# CO2 regulator issue...



## Bullguy87 (Jun 5, 2009)

HI
I decided to put away my current DIY CO2 and replace it with injected CO2.
So i did, I bought the tank (5 Lb.), designed my own reactor (powerhead with modified gravel vacuum), and bought the regulator with solenoid and bubble counter.
Everything seemed to be fined, until the day after the initial installation,i set 3 bubbles per second on the first day but when i woke up the following morning no bobbles were coming, so i turn it up a bit and the bubbles came back. yet, in the evening (the same day) the bubbles simply stopped 
I adjusted it again that evening, and in the following morning when the timer turned on the solenoid, the bubbles simply went bananas; a stream of uncontrollable bubbles ( I would say 20+ bubbles per/ second). 
What should i do? help?

Also, the needle valve is set to full open, when I adjust the bubbles, I make very small adjustments to the main knob on the regulator. I move it in the 30 second intervals until I reach the desired bubble count. The needle valve is set full open... Also, the valve on the Co2 tank is fully open. I'm using regular airline check valve, i know it's not suitable for Co2, I'll replace it as soon as the brass check valve comes in. 
this is the regulator, http://www.marineandreef.com/Milwaukee_Solenoid_Valve_MA957_CO2_Regulator_with_p/rmi00957.htm


----------



## bradac56 (May 9, 2007)

I would think your first problem is the needle valve the one's on the pre-made Milwaukee rigs are notoriously bad, what brand is it?

- Brad


----------



## bartoli (May 8, 2006)

Bullguy87 said:


> Everything seemed to be fined, until the day after the initial installation,i set 3 bubbles per second on the first day but when i woke up the following morning no bobbles were coming, so i turn it up a bit and the bubbles came back. yet, in the evening (the same day) the bubbles simply stopped


See the thread at:

http://www.aquaticplantcentral.com/...setting-up-milwaukee-co2-regulator-ma957.html


----------



## Bullguy87 (Jun 5, 2009)

Not so sure, it says "J5" on it, don't know if that means anything. 
It seems to work better, when I checked it today, the bubble count didn't vary as much (perhaps, 1 or 2 bubble less) 
What would be a descent needle valve in $40 to $50 price range? 
It doesn't need to be very precise as long as it's dependable, and can fit my rig. 
Did some research, but rather leave it to the professionals.

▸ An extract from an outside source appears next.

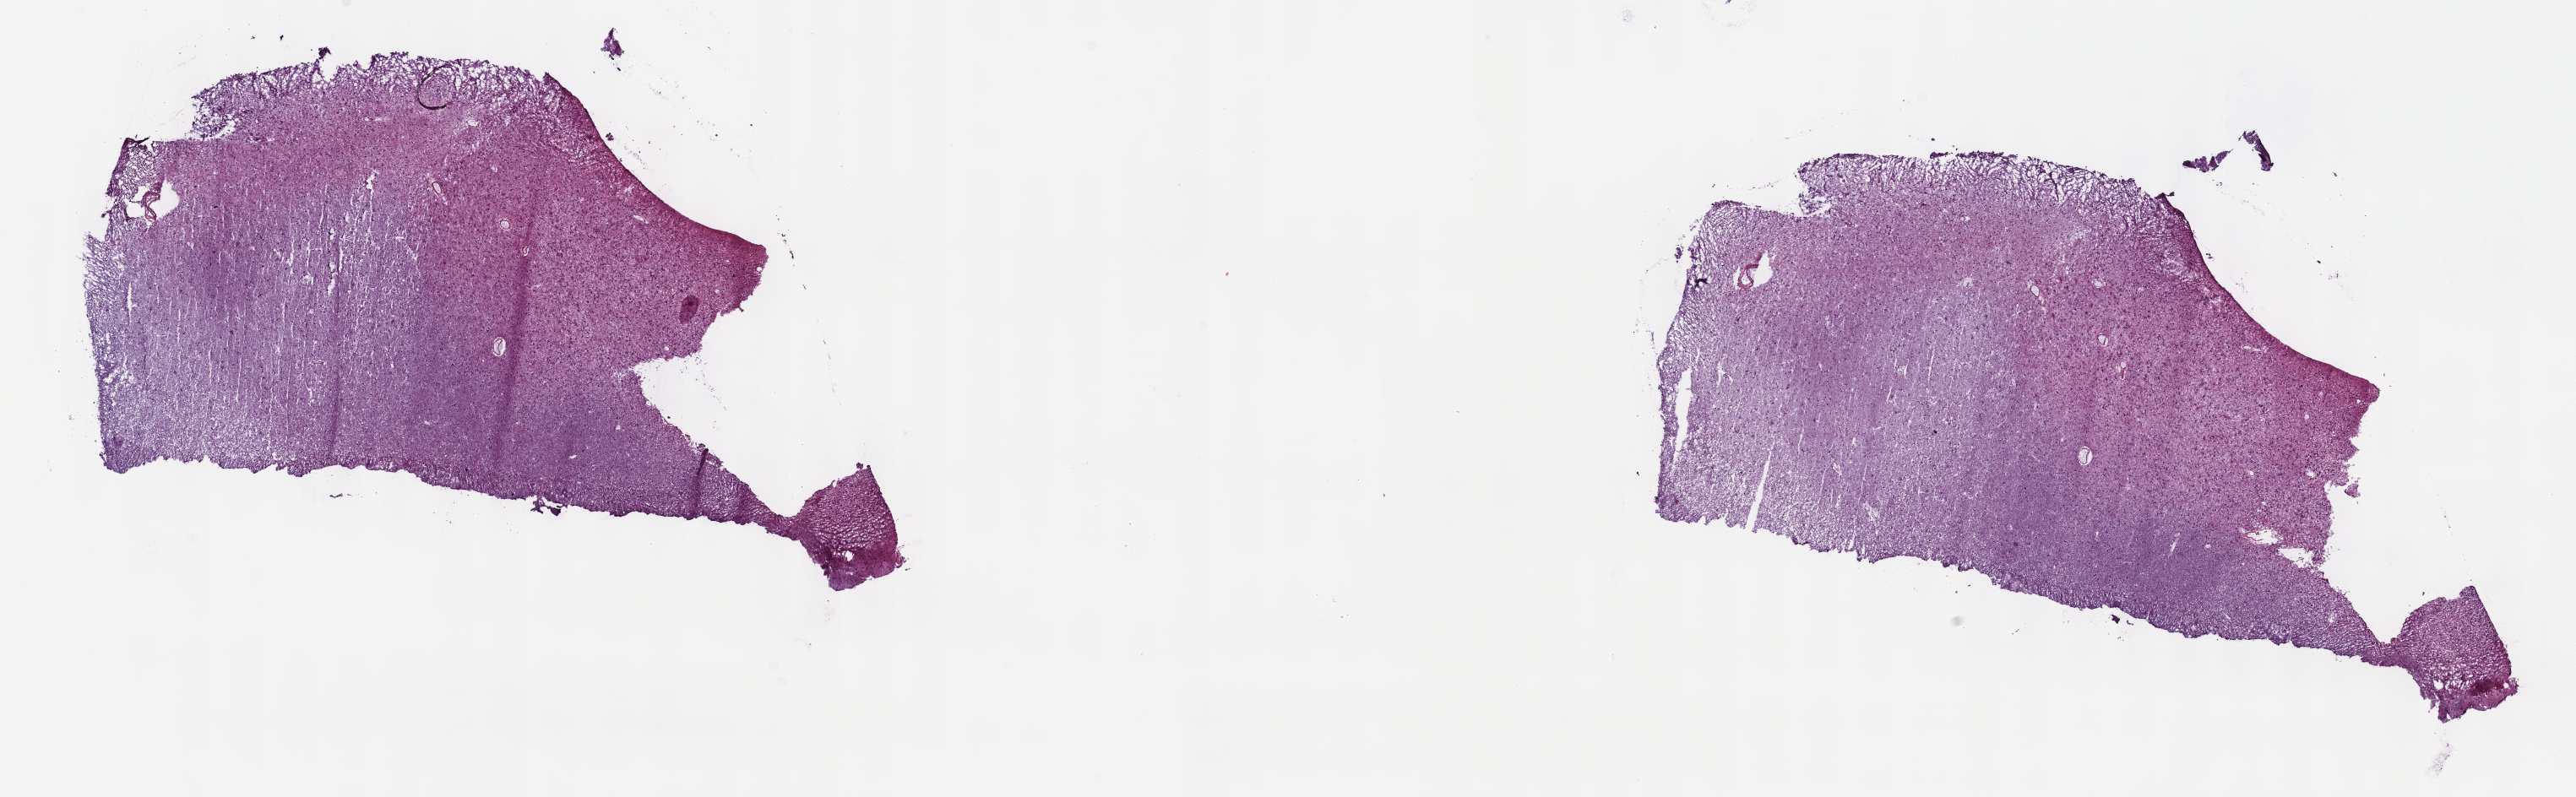
H&E-stained whole-slide image — low-resolution overview of the scanned area, about 24.7 x 7.6 mm (slide scanned at 40x); frozen section; recurrent tumour sample from the brain. Male patient; age at initial diagnosis 27 years. Pathologist review of this section (percent, as recorded): tumour cells 30%, tumour nuclei 70%.
This section: recurrent tumour. Patient diagnosis: Mixed glioma (cerebrum).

Also, i read this review in regards to my rig
here's the link: http://www.aquaticplantcentral.com/reviews/showproduct.php/product/45/cat/57 
According to the review, when i adjust bubble count, I may have to wait 2 minutes after every adjustment of the main knob on the regulator before making further alterations. May be that's the problem? I'll find out soon?

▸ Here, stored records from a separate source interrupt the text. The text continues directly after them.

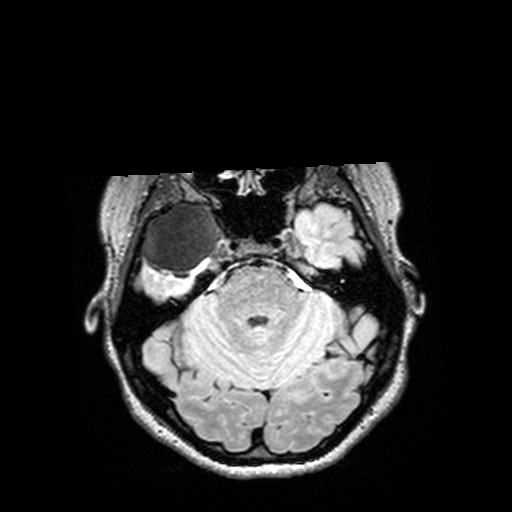
Brain MRI from a brain-tumour surgery series, one axial slice. Slice 103 of 144 in the series (ordered by position). T2 FLAIR. 1 mm slice thickness. 512 × 512 image matrix. From the clinical record (not read from this slice): histopathology: Astrocytoma; WHO grade: 3; IDH mutation: yes.
Structures marked on this image (expert manual segmentation):
- tumour: bounding box (x1, y1, x2, y2) in pixels: (126, 201, 232, 278)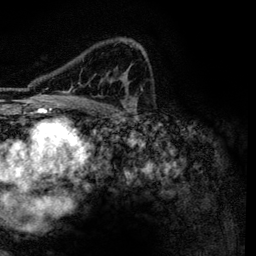
Breast MRI, one axial slice; slice 83 of 134 in the series (ordered by position); cropped to one breast; dynamic contrast-enhanced series, time point 2 of 6 at this slice position (early post-contrast); 3 T; TE 4.2 ms, TR 7.9 ms; 1.2 mm slice thickness; 256 × 256 image matrix, field of view 170 × 170 mm. Female patient.
Structures marked on this image (semi-automatically segmented with operator editing):
- enhancing-tissue mask used for the functional tumour volume (all voxels passing the contrast-enhancement thresholds inside the analysis volume; usually the tumour): bounding box (x1, y1, x2, y2) in pixels: (62, 40, 146, 101)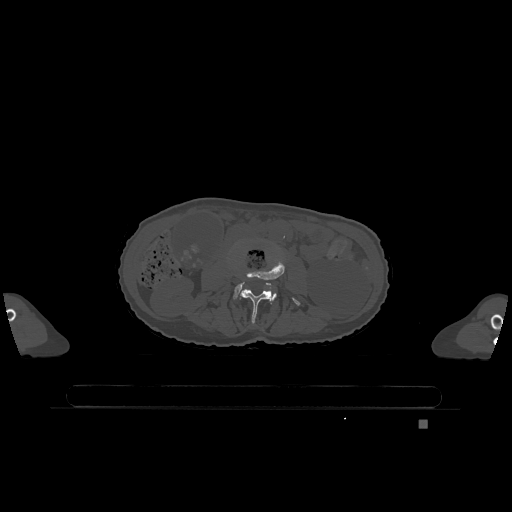
CT including the spine, one axial slice; slice 343 of 1317 in the series (ordered by position); bone window (W 1800 / L 400 HU); 0.5 mm slice thickness; 512 × 512 image matrix, field of view 500 × 500 mm. Patient: female, 74 years. Case-level facts recorded for this patient, not image findings: primary cancer: lung.
Outlined on this slice (semi-automatic segmentation, software-assisted and operator-edited):
- L3 vertebra: bounding box <240,258,301,323> (left, top, right, bottom; pixels)
- L4 vertebra: <233,282,277,300>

For your consent, the low pressure gauge indicates constant pressure (currently 17psi). It doesn't move unless I make adjustments.


----------



## MrSanders (Mar 5, 2006)

I may be understanding this wrong so ill ask to try to clarify. Are you saying that what your doing to adjust your bubble rate is leaving the needle valve fully open, and then adjusting the larger knob on the regulator, the working pressure knob to adjust your bubble rate from there?

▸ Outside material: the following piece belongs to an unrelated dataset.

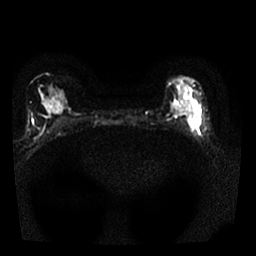
Breast MRI, one axial slice; diffusion-weighted series; image 2 of 4 stored at this slice position (different b-values; order by instance number); 1.5 T; 4 mm slice thickness; 256 × 256 image matrix, field of view 300 × 300 mm. Female patient.
Structures marked on this image (outlined manually by an expert reader):
- tumour on diffusion-weighted imaging: bounding box (x1, y1, x2, y2) in pixels: (197, 116, 201, 125)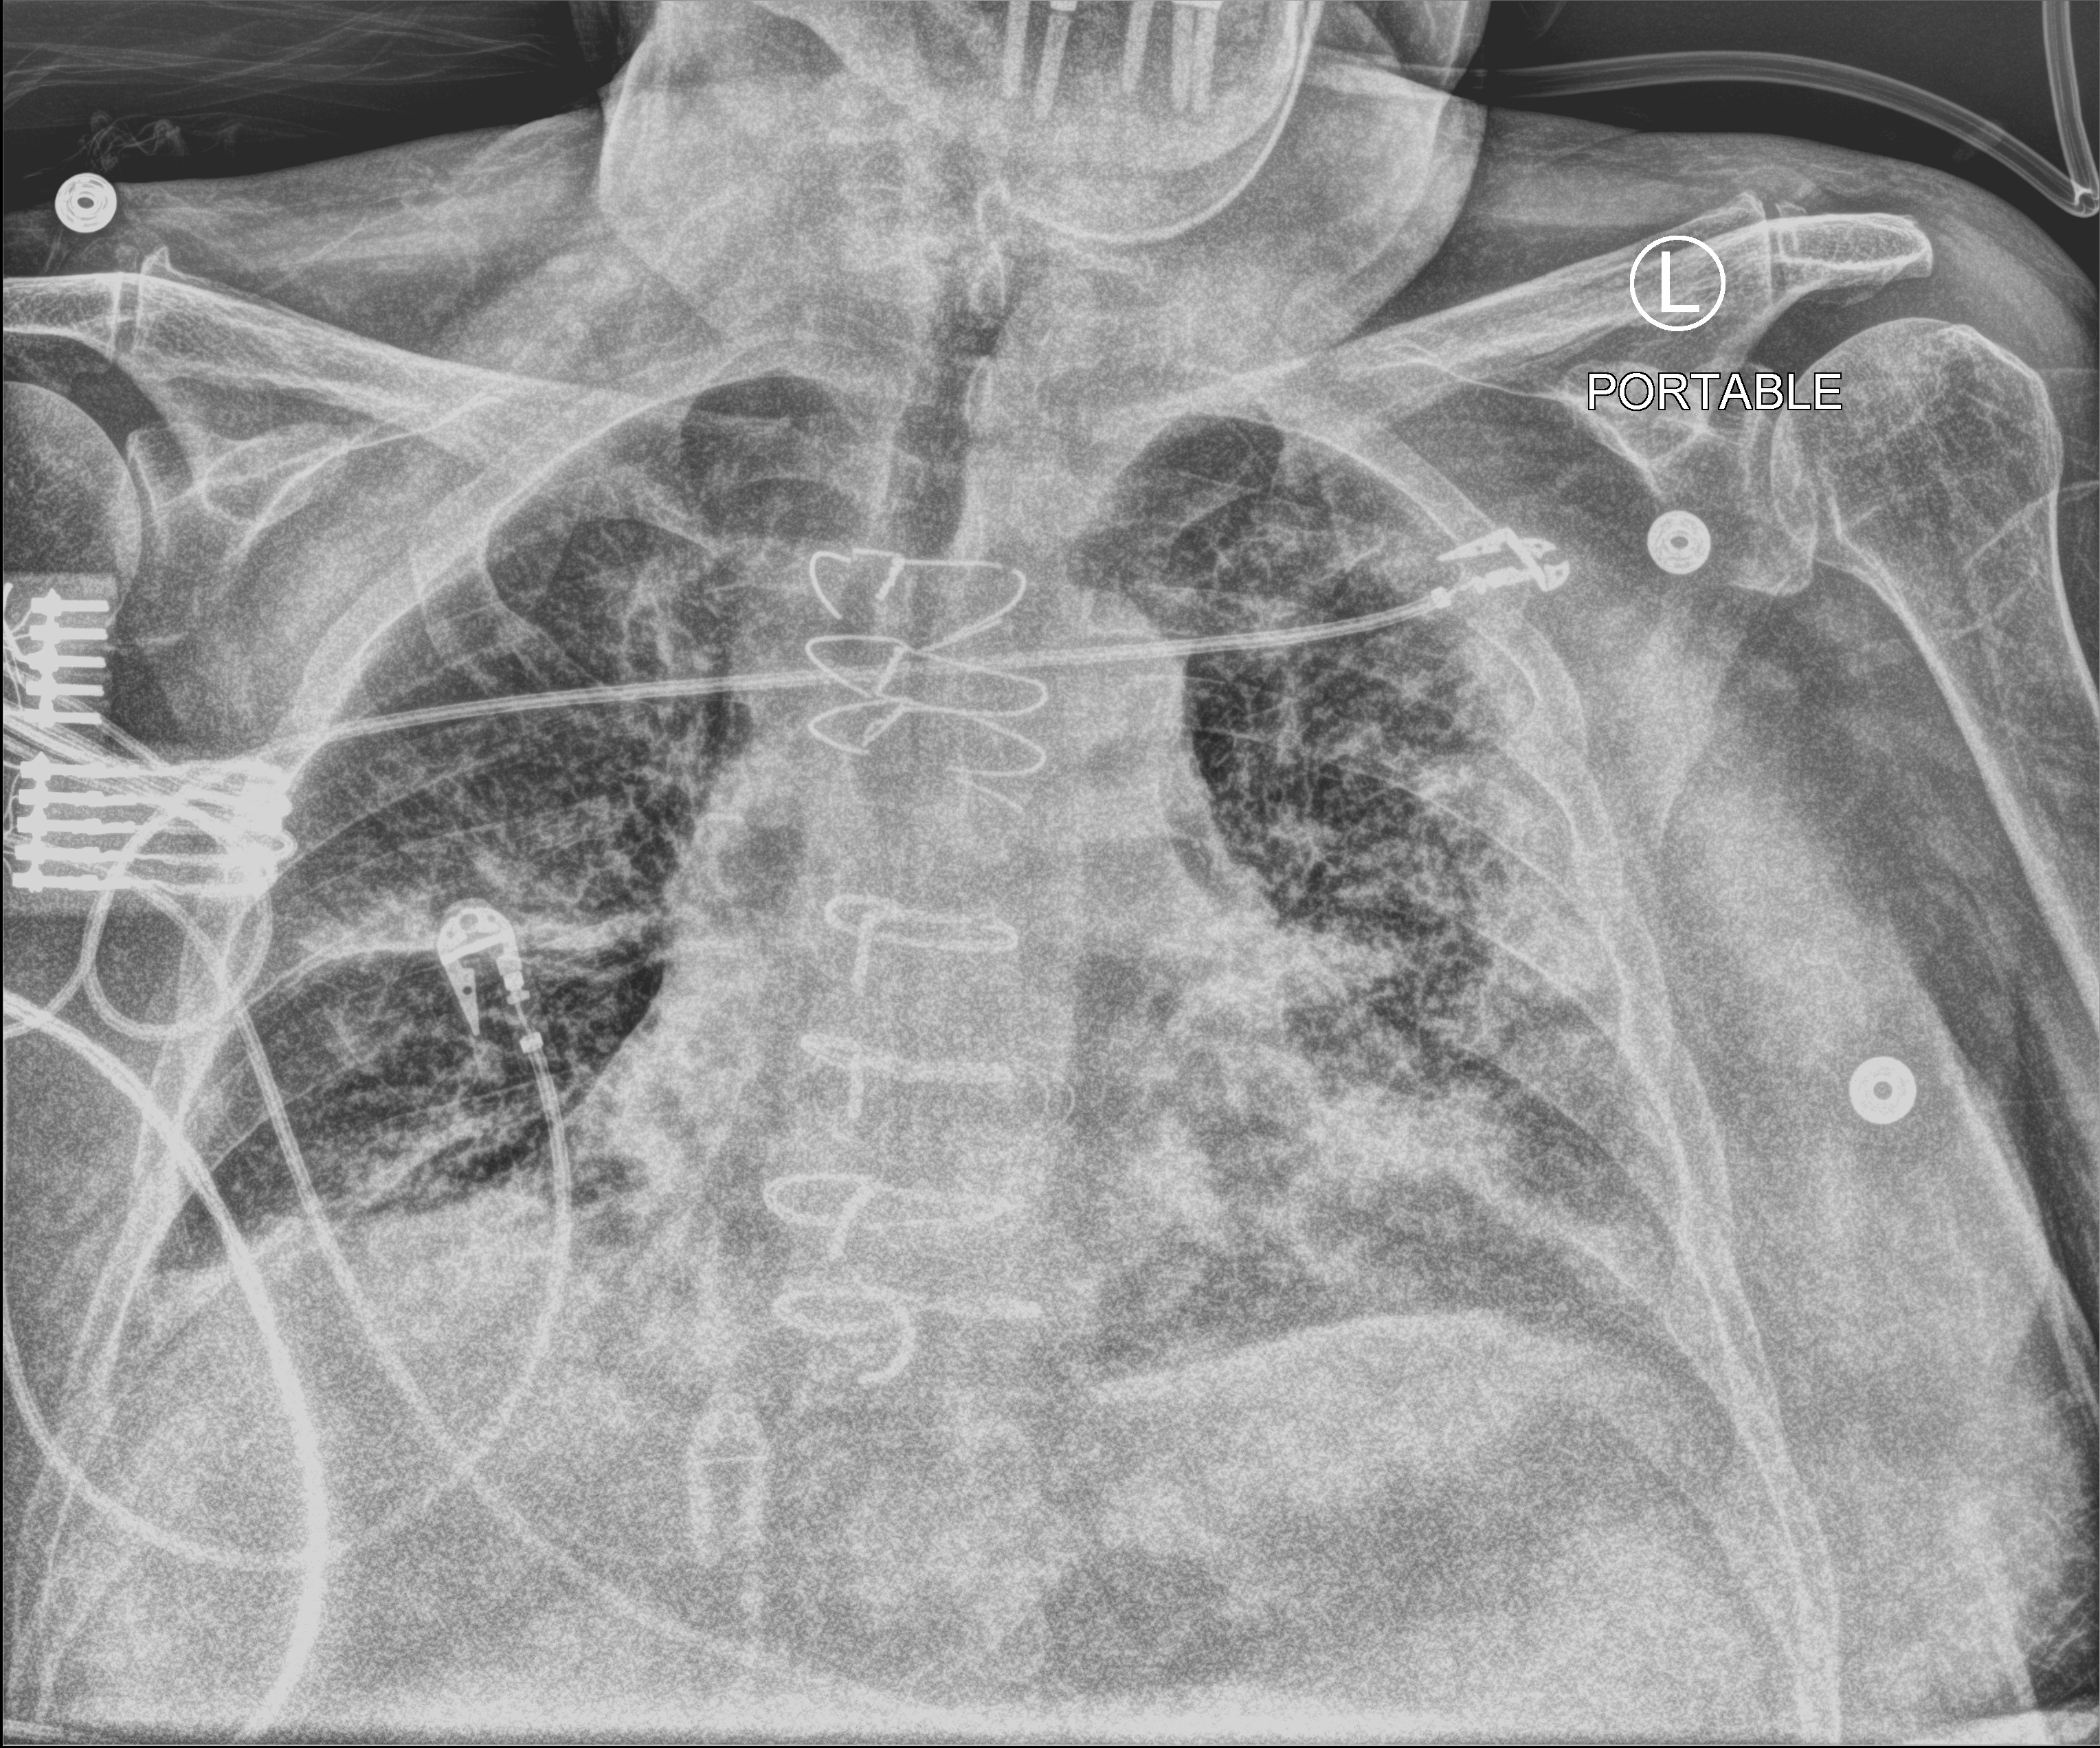
Portable chest radiograph, anteroposterior (AP) projection. Patient hospitalised with COVID-19; male, aged 75–90 years.
From the hospital-stay record, not from the radiograph (when in the stay this image was taken is not recorded): mechanically ventilated during this hospital stay: no; admitted to intensive care during this hospital stay: no; length of hospital stay: 23 days.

If i am understanding this correctly i would assume this is where your problem is, your working a bit backwards. You should first set your working pressure, thats going to be the large knob on the regulator. This is going to be a set pressure and you do not adjust it from there, anywhere from 10-25psi is about in the range, i personally run mine at 20psi, but i know other who run lower.

Once you have set your working pressure you should be using the needle valve to adjust your bubble rate from there. Keep in mind the higher your working pressure the more sensitive your needle valve is going to be, but the lower your working pressure the less reliable it will be.


----------



## Bullguy87 (Jun 5, 2009)

MrSanders
I think you were right, that was the problem...
but damaged or dirty needle valve was, is, a possibility.

what i did today is, I turned the pressure up to 20psi and regulated the bubbles with the needle valve instead of the main valve. five hours hours have passed and the bubble count has not changed, big improvement.
i believe the issue is solved, i"ll post tomorrow if i have any problems.

let me explain: i tried to set bubble rate by adjusting the main knob because Milwaukee instructions said to use the needle valve as a last resort to prevent regulator back pressure which can result in damage to the regulator. They implied to use main knob for adjustments. Executing this procedure was my mistake I guess. 

yet, it works fine so far, let's see how it will perform tomorrow in the morning.

So far, thank you all for you consideration and input


----------



## MrSanders (Mar 5, 2006)

Seems kinnda odd that they would recommend using the regulator that way. Seems like it would be VERY hard to fine tune any sort of reliable bubble rate with out using the needle valve. I have never used that brand though so i do not know, i do know on my Azoo regulator i use the above method and it works very well.

On a side note its nice once you get your CO2 dialed in and you have to refill your bottle. Dont touch your needle valve, and when you hook your newly filled tank up you just have to reset your working pressure to where you had it before, in your case 20psi and keep an eye on it for a day or to making fine adjustments until it settles in. This restores your bubble count to almost exactly where it was before getting the tank refilled.


----------



## armedbiggiet (May 6, 2006)

It is easier just get the pre-set pressure models.


----------